The “Lords and Gentlemen” in England had promised to send Lieutenant Gardiner “three hundred able men” that spring, to help him; “two hundred to attend fortification, fifty to till the ground, and fifty to build houses,” but they did not come and he was greatly disappointed. George Fenwick, acting as agent of the company, however, arrived to see how matters were progressing at Saybrook. Fenwick was the only one of the Puritan “gentlemen” who ever came to New England; for conditions were rapidly changing in English politics, and their party was soon engaged in a struggle with the Government that kept all its prominent leaders at home. But although Lion Gardiner was left without enough workmen and with few supplies, he made the most of his resources, and his little fort, built under such difficulties, soon became an important place because of the protection it gave to the planters against the Indians.
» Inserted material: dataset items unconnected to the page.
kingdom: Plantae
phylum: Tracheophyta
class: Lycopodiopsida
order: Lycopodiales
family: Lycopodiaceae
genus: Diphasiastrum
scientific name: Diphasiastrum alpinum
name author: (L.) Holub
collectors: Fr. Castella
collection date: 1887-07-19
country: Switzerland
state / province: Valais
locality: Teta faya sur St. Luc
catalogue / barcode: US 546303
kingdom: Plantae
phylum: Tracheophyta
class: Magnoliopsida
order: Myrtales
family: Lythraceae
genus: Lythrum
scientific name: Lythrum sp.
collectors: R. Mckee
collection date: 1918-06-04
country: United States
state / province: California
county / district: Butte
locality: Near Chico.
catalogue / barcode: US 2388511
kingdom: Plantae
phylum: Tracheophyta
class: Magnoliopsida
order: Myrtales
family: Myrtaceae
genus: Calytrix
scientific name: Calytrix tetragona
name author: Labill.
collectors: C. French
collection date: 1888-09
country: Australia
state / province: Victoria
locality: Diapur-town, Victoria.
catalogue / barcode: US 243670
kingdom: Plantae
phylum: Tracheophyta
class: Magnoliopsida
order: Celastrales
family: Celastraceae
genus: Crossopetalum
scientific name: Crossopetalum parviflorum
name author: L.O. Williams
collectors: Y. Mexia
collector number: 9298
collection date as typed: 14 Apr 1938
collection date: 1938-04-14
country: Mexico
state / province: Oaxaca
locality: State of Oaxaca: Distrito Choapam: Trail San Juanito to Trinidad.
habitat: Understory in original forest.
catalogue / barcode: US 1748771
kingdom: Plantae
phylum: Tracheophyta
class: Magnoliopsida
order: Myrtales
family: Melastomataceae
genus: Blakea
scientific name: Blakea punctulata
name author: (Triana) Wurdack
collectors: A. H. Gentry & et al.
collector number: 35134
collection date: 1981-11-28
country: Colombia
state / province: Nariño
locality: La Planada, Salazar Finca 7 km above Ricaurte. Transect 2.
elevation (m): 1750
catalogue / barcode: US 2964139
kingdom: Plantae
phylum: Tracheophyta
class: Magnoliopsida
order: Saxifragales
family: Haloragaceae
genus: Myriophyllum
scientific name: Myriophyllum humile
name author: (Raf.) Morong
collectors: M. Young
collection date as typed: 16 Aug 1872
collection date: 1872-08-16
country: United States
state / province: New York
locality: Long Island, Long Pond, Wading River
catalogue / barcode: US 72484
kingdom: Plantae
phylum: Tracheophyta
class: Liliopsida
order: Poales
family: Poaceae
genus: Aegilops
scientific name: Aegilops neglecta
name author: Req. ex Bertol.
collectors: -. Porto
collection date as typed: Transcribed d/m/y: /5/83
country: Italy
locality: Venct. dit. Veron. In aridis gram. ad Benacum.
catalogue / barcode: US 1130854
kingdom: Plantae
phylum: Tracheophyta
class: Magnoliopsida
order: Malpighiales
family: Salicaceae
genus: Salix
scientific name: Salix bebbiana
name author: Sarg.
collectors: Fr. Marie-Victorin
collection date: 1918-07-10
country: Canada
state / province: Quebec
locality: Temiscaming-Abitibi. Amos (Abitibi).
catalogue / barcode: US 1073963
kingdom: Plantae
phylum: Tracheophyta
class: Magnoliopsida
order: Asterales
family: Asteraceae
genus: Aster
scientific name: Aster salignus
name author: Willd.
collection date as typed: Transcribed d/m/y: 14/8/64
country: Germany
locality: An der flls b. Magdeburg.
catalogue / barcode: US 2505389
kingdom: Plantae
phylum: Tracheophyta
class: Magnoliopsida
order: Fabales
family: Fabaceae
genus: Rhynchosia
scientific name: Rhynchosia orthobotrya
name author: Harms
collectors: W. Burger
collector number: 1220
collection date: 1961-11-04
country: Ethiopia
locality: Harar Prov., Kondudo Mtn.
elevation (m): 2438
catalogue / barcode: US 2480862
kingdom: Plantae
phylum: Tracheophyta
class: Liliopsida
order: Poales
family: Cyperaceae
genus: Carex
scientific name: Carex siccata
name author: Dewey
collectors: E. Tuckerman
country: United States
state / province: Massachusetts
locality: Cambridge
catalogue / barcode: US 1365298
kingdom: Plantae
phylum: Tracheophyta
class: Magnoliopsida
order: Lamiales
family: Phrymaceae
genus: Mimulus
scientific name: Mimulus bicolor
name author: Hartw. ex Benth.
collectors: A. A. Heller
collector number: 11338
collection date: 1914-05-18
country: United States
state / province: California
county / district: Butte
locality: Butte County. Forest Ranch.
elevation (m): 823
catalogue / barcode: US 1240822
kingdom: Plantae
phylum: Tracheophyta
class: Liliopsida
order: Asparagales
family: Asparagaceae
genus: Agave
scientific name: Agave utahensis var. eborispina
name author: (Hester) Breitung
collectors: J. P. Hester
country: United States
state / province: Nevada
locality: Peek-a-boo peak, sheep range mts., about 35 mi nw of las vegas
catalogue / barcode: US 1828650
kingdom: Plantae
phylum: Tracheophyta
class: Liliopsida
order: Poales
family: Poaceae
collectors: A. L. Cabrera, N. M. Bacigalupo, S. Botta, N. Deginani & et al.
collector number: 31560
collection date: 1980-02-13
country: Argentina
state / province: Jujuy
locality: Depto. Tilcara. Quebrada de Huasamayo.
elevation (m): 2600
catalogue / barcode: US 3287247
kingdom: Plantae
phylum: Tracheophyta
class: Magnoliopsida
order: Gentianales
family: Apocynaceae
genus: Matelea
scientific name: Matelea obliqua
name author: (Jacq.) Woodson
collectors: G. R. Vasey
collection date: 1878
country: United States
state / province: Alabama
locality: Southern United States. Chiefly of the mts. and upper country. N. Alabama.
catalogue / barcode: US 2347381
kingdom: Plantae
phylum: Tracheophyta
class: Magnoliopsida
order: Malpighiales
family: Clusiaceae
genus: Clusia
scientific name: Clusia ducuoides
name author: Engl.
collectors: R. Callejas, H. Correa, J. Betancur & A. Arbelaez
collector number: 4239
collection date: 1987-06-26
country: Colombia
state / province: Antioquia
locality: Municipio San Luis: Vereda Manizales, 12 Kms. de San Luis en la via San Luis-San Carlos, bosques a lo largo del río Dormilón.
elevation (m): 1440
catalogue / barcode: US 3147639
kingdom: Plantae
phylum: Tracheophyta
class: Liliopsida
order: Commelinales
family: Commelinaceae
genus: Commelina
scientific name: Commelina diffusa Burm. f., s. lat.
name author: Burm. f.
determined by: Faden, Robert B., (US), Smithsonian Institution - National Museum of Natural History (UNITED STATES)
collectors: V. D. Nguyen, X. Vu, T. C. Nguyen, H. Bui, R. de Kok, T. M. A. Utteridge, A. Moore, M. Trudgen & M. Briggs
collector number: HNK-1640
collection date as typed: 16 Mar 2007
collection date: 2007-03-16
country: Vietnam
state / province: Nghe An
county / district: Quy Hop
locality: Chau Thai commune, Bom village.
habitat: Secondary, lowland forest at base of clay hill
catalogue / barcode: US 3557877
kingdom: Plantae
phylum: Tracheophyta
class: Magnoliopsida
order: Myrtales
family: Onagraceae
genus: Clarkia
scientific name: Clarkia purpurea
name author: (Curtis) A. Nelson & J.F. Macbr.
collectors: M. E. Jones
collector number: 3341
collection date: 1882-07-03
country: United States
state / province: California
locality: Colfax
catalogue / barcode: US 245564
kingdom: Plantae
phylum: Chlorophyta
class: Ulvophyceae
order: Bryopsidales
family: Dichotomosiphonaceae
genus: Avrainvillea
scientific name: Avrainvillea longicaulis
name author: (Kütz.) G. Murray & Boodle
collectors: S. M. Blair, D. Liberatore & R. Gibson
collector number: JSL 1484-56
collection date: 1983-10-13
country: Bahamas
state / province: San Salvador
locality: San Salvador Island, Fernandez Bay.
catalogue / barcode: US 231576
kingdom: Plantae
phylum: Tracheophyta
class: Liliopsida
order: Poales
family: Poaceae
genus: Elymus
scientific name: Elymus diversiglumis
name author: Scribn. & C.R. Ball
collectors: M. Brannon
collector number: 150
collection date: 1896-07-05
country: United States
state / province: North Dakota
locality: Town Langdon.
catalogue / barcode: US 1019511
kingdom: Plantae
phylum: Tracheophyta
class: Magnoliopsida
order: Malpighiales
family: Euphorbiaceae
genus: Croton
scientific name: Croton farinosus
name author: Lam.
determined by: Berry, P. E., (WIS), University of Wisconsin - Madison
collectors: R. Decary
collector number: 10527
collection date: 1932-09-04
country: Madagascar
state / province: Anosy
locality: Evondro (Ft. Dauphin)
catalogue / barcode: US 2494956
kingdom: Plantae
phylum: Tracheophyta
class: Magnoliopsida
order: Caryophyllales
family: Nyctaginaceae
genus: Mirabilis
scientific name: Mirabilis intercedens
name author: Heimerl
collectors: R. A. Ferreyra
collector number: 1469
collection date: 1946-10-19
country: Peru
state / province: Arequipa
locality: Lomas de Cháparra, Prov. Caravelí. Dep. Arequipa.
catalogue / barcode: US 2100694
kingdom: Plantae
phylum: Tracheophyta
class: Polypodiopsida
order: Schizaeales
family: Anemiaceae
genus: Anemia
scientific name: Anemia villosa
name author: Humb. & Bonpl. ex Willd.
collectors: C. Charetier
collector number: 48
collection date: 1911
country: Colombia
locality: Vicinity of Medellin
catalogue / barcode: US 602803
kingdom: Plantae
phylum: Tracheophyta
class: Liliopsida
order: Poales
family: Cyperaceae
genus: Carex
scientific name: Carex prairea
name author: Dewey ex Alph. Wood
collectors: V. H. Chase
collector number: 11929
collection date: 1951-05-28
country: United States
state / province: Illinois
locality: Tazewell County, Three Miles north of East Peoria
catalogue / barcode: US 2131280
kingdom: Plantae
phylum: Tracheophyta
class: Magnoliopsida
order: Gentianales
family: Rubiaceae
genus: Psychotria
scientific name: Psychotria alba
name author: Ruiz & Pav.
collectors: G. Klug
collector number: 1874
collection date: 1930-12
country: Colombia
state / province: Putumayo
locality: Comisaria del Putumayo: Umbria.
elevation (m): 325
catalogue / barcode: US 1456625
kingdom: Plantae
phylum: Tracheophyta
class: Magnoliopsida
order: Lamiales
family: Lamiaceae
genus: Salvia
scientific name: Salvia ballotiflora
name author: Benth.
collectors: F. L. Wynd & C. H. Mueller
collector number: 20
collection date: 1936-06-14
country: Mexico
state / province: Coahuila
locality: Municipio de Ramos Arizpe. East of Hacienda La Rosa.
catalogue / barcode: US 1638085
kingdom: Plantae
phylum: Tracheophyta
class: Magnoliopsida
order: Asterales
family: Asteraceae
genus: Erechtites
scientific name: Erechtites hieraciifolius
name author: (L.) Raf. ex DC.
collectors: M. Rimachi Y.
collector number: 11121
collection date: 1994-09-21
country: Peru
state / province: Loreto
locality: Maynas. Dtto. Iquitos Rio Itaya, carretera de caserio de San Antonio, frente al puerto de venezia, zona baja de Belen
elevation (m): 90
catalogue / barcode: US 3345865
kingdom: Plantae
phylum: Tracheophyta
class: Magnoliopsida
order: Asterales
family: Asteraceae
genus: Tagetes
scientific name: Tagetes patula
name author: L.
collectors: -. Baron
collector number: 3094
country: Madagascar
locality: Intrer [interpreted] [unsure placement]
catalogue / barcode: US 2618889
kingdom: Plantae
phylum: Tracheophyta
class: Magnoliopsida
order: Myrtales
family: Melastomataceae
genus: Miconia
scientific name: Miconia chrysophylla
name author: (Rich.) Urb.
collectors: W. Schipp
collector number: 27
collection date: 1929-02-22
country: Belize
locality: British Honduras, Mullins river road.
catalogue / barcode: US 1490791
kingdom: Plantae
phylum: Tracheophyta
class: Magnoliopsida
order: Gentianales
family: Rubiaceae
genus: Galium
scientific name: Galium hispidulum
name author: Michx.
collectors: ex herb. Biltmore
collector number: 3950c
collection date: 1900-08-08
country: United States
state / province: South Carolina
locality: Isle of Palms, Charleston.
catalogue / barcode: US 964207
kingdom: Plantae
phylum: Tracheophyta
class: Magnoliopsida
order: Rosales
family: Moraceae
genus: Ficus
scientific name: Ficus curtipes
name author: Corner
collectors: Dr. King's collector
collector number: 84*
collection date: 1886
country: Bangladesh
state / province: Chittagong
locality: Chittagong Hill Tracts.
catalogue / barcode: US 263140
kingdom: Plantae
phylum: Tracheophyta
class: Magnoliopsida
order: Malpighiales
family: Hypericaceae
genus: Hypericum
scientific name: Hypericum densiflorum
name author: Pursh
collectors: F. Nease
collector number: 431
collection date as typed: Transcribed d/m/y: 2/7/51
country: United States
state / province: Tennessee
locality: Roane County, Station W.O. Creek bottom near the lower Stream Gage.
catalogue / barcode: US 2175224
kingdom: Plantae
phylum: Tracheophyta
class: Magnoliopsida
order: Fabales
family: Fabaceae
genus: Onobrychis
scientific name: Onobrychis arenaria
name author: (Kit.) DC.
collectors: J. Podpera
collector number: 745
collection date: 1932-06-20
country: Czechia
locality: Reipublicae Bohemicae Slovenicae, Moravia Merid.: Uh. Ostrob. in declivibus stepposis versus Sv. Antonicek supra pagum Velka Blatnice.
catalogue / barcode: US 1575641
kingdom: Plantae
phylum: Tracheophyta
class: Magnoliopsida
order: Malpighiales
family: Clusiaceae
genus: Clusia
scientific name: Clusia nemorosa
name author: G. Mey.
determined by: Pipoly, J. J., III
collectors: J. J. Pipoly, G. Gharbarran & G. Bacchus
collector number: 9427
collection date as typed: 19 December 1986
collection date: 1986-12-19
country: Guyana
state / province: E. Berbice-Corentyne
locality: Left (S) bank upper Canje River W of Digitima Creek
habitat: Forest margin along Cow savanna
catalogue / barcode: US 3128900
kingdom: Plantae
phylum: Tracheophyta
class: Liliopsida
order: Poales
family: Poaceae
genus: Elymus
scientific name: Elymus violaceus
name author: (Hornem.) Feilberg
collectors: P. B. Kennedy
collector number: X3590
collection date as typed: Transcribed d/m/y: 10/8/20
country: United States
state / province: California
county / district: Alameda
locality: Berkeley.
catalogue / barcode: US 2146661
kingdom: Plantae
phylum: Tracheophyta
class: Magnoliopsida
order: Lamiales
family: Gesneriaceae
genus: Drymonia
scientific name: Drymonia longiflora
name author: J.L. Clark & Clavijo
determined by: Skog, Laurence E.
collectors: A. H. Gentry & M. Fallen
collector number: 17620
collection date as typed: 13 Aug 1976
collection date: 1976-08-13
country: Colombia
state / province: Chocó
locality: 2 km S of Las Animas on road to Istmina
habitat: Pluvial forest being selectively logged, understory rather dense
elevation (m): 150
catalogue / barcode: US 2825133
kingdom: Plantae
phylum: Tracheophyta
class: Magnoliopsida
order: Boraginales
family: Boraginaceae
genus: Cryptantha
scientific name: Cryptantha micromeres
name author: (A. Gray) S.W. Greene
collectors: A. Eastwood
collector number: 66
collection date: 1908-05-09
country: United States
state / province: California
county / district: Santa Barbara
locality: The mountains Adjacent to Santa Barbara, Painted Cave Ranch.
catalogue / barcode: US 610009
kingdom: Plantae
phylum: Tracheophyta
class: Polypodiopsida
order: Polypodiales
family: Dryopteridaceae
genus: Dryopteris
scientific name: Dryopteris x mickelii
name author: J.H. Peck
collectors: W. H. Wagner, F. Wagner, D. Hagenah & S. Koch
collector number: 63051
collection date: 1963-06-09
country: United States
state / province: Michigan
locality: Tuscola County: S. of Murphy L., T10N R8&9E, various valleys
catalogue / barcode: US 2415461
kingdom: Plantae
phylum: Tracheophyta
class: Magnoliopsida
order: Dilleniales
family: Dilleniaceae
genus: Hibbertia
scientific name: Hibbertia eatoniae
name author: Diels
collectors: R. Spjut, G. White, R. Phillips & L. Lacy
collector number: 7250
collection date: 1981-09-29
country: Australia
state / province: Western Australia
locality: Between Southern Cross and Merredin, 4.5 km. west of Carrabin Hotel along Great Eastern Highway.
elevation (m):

He was scarcely established at Saybrook before trouble broke out with the Pequots, a large and powerful tribe of Indians. There were wrongs and misunderstandings on both sides, and at last the Pequots murdered Captain Stone, a Virginia trader, in his boat on the Connecticut River, and most of the party with him. Not long after this John Oldham, a Massachusetts trader, was killed on Block Island. These and other outrages led the Massachusetts Colony to demand satisfaction of the Pequots and the surrender of the murderers. Lieutenant Gardiner, in his exposed position, felt that a war just then would be a mistake, and he sent a protest to the magistrates of Massachusetts to “entreat them to rest awhile, till we get more strength here about,” he said, “and provide for it; for I have but twenty-four in all, men, women, and boys and girls, and not food for them for two months unless we save our cornfield, which could not be if it came to war for it is two miles from our house. I know, if you make war with these Pequots, myself with these few you will leave at the stake to be roasted or for hunger to be starved; for Indian corn is now twelve shillings per bushel and we have but three acres planted. War is like a three-footed stool; want one foot and down comes all, and these three feet are men, victuals, and munition; therefore, seeing in peace we are like to be famished, what will be done in war? Wherefore I think it will be best only to fight against Captain Hunger.”
But the Massachusetts people did not take his advice. Instead, they sent out an expedition under Captain Endecott, to punish the Pequots. This expedition burnt the Indian wigwams and cornfields on Block Island, and also in the Pequot country near the mouth of the Pequot, or Thames, River; and Captain Endecott and his soldiers came to Saybrook Port and made that place their headquarters, “to my great grief,” said Gardiner, “for you come hither to raise these wasps about my ears and then you will take wing and flee away.”
His prophecy came true, for the expedition returned to Boston without having accomplished anything except to enrage the Indians still further and to make the position of the little garrison at the fort more difficult than ever.
Even before this they had found it dangerous to trade with the Indians. About the time that Gardiner sent his protest to Massachusetts, a Saybrook man, Thomas Hurlburt, had a narrow escape from death in the Pequot country, where he had gone with a trading party, and he was only saved by the kindness and compassion of an Indian woman. He stepped into the sachem’s wigwam to inquire about some stolen horses. While he was there, the Indians having for some reason left him alone for a moment, the sachem’s wife, Wincumbone, came back and made signs to him secretly that the men were planning to kill him. “He drew his sword,” ran to his companions, and barely got aboard the boat in time.